RUMOUR has it that West Devon Borough Council (WDBC) intends to abolish its committees and reorganise itself with 'Executive' councillors who will make all the decisions. No doubt the decision will be made before the end of the present council, so as to have the new system in place for the start of the new one in May.

Why? Well, the political spin will tell you that it will 'speed up decision making' and make the council 'more accountable'. The first may be true, albeit no guide to speed of implementation, let alone to the quality of the decisions.

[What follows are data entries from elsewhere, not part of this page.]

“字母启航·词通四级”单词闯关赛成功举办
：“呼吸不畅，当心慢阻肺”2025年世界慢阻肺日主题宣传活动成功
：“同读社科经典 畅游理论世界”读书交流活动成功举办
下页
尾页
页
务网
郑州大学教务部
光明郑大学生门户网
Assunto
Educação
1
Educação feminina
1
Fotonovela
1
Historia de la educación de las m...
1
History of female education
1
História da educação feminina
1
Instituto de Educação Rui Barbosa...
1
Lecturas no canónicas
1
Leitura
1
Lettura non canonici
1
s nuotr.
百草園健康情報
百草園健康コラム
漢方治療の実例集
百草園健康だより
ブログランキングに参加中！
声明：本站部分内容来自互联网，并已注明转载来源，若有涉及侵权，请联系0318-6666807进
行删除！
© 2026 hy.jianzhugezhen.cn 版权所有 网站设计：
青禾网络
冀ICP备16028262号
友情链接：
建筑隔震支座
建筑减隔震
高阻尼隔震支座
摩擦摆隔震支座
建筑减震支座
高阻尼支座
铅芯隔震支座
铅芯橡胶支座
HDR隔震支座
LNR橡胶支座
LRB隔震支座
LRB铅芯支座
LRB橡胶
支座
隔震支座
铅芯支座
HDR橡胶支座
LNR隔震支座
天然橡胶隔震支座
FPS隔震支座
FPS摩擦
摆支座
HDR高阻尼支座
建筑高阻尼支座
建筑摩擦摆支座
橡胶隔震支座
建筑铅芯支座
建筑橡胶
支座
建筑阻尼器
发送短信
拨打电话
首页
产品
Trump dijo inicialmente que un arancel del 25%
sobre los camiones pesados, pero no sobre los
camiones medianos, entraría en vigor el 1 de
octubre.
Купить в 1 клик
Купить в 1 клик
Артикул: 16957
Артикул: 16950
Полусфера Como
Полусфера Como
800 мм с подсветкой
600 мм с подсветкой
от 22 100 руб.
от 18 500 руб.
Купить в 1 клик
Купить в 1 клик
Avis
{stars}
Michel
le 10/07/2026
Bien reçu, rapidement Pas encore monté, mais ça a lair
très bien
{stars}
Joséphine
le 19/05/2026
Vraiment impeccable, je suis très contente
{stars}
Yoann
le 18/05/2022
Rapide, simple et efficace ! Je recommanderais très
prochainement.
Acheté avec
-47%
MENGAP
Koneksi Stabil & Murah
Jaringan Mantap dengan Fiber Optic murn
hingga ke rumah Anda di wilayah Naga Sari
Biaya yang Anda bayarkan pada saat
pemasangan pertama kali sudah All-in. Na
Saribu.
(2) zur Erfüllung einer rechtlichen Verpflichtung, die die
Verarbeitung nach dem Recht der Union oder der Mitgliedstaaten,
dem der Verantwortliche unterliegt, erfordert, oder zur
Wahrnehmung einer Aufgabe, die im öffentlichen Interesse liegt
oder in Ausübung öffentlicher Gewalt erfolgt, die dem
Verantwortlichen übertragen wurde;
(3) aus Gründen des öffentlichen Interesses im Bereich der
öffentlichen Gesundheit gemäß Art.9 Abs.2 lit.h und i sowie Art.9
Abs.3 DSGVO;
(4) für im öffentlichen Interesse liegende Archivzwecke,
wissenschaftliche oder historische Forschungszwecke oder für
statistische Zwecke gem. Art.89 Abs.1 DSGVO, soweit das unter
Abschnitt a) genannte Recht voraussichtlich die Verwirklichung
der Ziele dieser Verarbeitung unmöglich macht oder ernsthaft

The second is a truly Orwellian distortion: an 'Executive' councillor is, like any other, accountable only to electors of one ward, yet has powers to make decisions across the whole of the council's area. That implies less, not more, accountability than the present system, which ensures that decisions are made by committees to which all affected ward councillors have access.

The 'Executive Model' is designed for councils with decisive overall party political control; it is modelled along parliamentary lines inappropriate to small rural councils. In practice, the Executive is wholly drawn from the single majority party and the rest of the councillors become little more than lobby-fodder. All but a handful of high-level decisions (eg budget-setting) are delegated to a single Executive councillor.

Whilst it is theoretically possible to 'call in' decisions, the process is so difficult and the timescales so short that very few call-ins are made – and even fewer are successful in overturning or amending an executive decision.

Your readers will recall a recent controversy over an executive decision by Devon County Council to install parking meters. There was no prior notice of the intention and the kit was bought and paid for before any public announcement was made. That is the way Executive councils work. I do not think it is right and I do not want to see WDBC's councillors emasculated in this way.

WDBC has always benefited from a large body of Independent councillors, free from political party whips, who have ensured that all councillors had equal access to the whole of the decision-making process – not just a token role of nodding through decisions already made by a few 'senior' members, all appointed by a single political group. Decisions may take longer when made this way, but they are usually better decisions.

Finally — and this is perhaps the greatest danger of all — this is a one-way process. Once a council has volunteered to adopt the Executive Model, there is no way to opt out of it.

Regardless of the ghastly consequences, we shall be stuck with an Executive Borough Council, in which a member elected (say) in Northlew or Bere Ferrers, makes binding decisions for (say) Tavistock or Okehampton, which the electors of Tavistock/Okehampton have, de facto, no way of reversing.